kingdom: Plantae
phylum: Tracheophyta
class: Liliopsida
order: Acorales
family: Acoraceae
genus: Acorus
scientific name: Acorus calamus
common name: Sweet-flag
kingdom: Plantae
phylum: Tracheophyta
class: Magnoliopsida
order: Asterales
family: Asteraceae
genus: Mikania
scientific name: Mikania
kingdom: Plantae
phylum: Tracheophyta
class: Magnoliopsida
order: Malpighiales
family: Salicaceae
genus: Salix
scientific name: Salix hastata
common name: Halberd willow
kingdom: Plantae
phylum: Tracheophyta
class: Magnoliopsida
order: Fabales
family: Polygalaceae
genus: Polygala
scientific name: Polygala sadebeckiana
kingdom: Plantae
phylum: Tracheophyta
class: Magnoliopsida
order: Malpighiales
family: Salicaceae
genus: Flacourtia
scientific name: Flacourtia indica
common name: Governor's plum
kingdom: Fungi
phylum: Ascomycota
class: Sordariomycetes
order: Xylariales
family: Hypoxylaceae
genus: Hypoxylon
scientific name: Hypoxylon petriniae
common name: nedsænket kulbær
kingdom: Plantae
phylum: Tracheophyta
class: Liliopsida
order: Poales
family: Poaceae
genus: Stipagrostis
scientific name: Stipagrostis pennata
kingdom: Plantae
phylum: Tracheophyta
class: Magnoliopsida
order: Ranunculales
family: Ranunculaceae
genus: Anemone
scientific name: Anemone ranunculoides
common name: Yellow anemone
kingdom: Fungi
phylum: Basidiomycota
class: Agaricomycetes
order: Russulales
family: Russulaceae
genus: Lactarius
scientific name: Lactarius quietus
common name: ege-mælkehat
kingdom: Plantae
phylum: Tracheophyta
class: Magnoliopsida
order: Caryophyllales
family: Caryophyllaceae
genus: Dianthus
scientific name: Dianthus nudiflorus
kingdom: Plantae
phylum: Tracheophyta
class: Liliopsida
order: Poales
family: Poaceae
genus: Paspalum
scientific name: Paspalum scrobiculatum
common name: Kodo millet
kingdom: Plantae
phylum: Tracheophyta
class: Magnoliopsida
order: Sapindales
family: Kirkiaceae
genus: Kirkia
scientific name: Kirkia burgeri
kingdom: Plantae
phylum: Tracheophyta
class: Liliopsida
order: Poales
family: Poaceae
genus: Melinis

-.-.-

Task prompt:
Please repeat every line of the rows above without changing a single character.

Full response:
kingdom: Plantae
phylum: Tracheophyta
class: Liliopsida
order: Acorales
family: Acoraceae
genus: Acorus
scientific name: Acorus calamus
common name: Sweet-flag
kingdom: Plantae
phylum: Tracheophyta
class: Magnoliopsida
order: Asterales
family: Asteraceae
genus: Mikania
scientific name: Mikania
kingdom: Plantae
phylum: Tracheophyta
class: Magnoliopsida
order: Malpighiales
family: Salicaceae
genus: Salix
scientific name: Salix hastata
common name: Halberd willow
kingdom: Plantae
phylum: Tracheophyta
class: Magnoliopsida
order: Fabales
family: Polygalaceae
genus: Polygala
scientific name: Polygala sadebeckiana
kingdom: Plantae
phylum: Tracheophyta
class: Magnoliopsida
order: Malpighiales
family: Salicaceae
genus: Flacourtia
scientific name: Flacourtia indica
common name: Governor's plum
kingdom: Fungi
phylum: Ascomycota
class: Sordariomycetes
order: Xylariales
family: Hypoxylaceae
genus: Hypoxylon
scientific name: Hypoxylon petriniae
common name: nedsænket kulbær
kingdom: Plantae
phylum: Tracheophyta
class: Liliopsida
order: Poales
family: Poaceae
genus: Stipagrostis
scientific name: Stipagrostis pennata
kingdom: Plantae
phylum: Tracheophyta
class: Magnoliopsida
order: Ranunculales
family: Ranunculaceae
genus: Anemone
scientific name: Anemone ranunculoides
common name: Yellow anemone
kingdom: Fungi
phylum: Basidiomycota
class: Agaricomycetes
order: Russulales
family: Russulaceae
genus: Lactarius
scientific name: Lactarius quietus
common name: ege-mælkehat
kingdom: Plantae
phylum: Tracheophyta
class: Magnoliopsida
order: Caryophyllales
family: Caryophyllaceae
genus: Dianthus
scientific name: Dianthus nudiflorus
kingdom: Plantae
phylum: Tracheophyta
class: Liliopsida
order: Poales
family: Poaceae
genus: Paspalum
scientific name: Paspalum scrobiculatum
common name: Kodo millet
kingdom: Plantae
phylum: Tracheophyta
class: Magnoliopsida
order: Sapindales
family: Kirkiaceae
genus: Kirkia
scientific name: Kirkia burgeri
kingdom: Plantae
phylum: Tracheophyta
class: Liliopsida
order: Poales
family: Poaceae
genus: Melinis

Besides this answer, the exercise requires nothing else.